A corpus is a collection of texts, and, in this case, the texts are a collection of student assignments, from first to final draft, from first-year college writing courses. Right now the corpus is created primarily from Chinese students, because they are one of the largest international groups studying English. However, the end goal of the project is to help teach all students, not just international ones.

The repository refers to the pedagogical materials – such as the syllabi, lesson plans, and activity sheets – associated with the student writing assignment.

The researchers look at the relationships between the writing and the course materials. Staples calls this intertexuality, connections between texts. How is first-year writing being taught? How are the course materials impacting the student writing?

Expanding project to heritage Spanish speakers

The ACLS-funded project, which will run from August 2019 until December 2020, will diversify the Crow project by expanding the data collection to include heritage Spanish speakers, meaning students who learned Spanish in the home.

The first part of the project will be data collection at the UA, which will be coordinated by Aleksey Novikov, a graduate student in Second Language Acquisition and Teaching. With the students’ consent, teachers give the researcher access to the students’ writing and to their course materials. The student texts are “de-identified,” so that they contain no personal information.

Led by Adriana Picoral, a graduate student in Second Language Acquisition and Teaching, the second part of the project is to develop a machine-learning tool to speed up the coding and classification of the texts.

The third goal for the project is outreach. Staples and others in the Crow team will conduct training workshops to train underrepresented teachers and researchers on how to both use and add their own texts to the Crow platform. The outreach efforts will include teachers in high schools, community colleges, and Universidad de Sonora.

The team will also reach out to developers who are interested in replicating the Crow interface.

“While we're already publishing the Crow source code through GitHub, we recognize that providing code is only the first step towards inviting developers to use it,” Dilger said. “So we're grateful to have support which will allow us to engage with developers to ensure Crow's application program interface (API) is robust and well-documented.”

The ACLS-funded project supports the researchers’ goal of analyzing how writing is impacted by variations, including cultural background of the student, linguistic variations, and writing different genres (e.g., autobiography, academic proposal, research paper) since genres have different conventions and audiences. The researchers also look at how academic writing has changed over time and across disciplines.

“One of the goals of the project, in addition to creating tools for teachers, is to understand the writing itself,” Staples said.

Dilger also points to the broader applications of the technology.

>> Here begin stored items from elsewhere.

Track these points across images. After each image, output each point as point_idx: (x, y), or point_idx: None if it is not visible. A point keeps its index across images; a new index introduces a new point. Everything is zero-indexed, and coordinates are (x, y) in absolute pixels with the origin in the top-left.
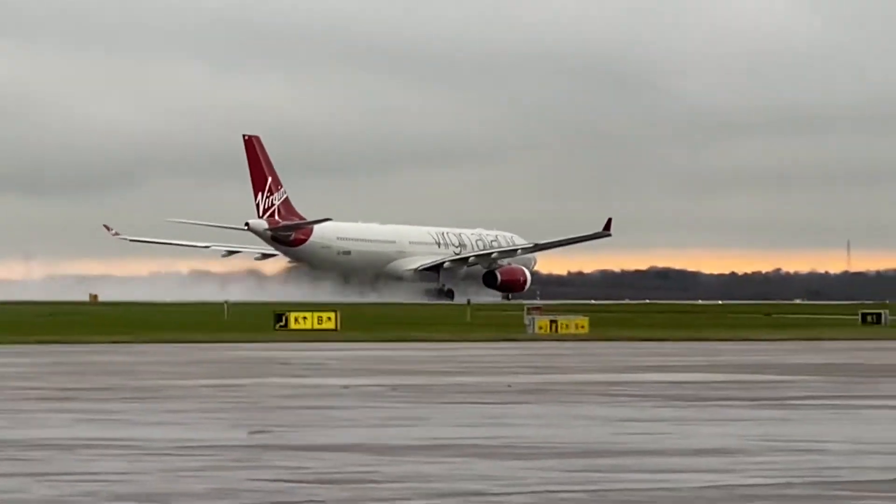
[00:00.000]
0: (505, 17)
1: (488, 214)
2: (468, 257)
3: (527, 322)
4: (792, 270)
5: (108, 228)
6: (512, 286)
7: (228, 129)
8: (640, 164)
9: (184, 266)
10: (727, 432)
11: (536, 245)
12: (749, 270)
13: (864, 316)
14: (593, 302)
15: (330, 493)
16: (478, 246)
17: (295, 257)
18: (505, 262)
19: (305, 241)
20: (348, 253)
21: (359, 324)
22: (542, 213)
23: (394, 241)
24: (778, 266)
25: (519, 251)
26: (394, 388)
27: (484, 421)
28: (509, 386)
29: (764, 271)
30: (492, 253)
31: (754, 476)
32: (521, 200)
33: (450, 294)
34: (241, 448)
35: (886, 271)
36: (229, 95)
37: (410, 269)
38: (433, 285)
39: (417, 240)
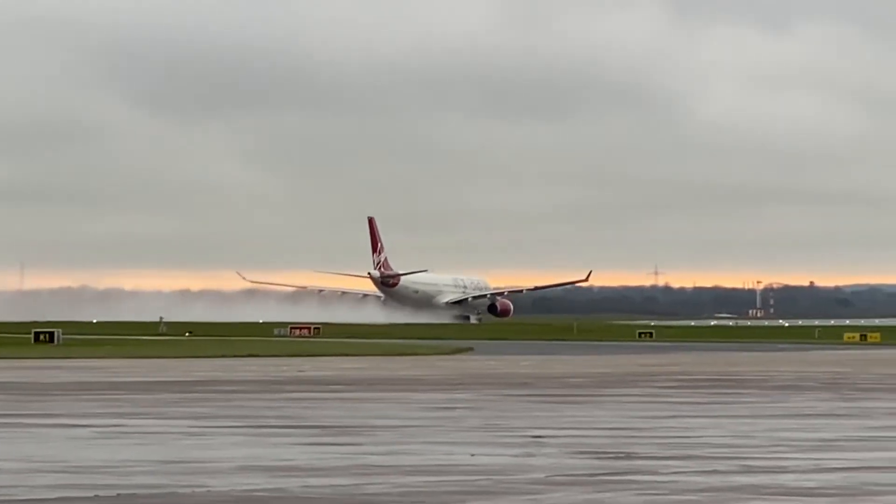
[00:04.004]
0: None
1: None
2: (485, 294)
3: None
4: None
5: (239, 273)
6: (505, 313)
7: None
8: None
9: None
10: None
11: (536, 287)
12: None
13: (37, 335)
14: None
15: None
16: (471, 286)
17: (390, 295)
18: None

“Crow currently focuses on first-year writing because there's a strong need to study it with data-driven methods,” Dilger said. “But many other types of texts could benefit from Crow's linkage of corpus and repository. Any context where writers approach a prompt or assignment, broadly speaking, could be engaged: grant applications and corresponding RFPs, or job applications and the position announcements. We'd love to see other teams use Crow to study the texts which interest them.”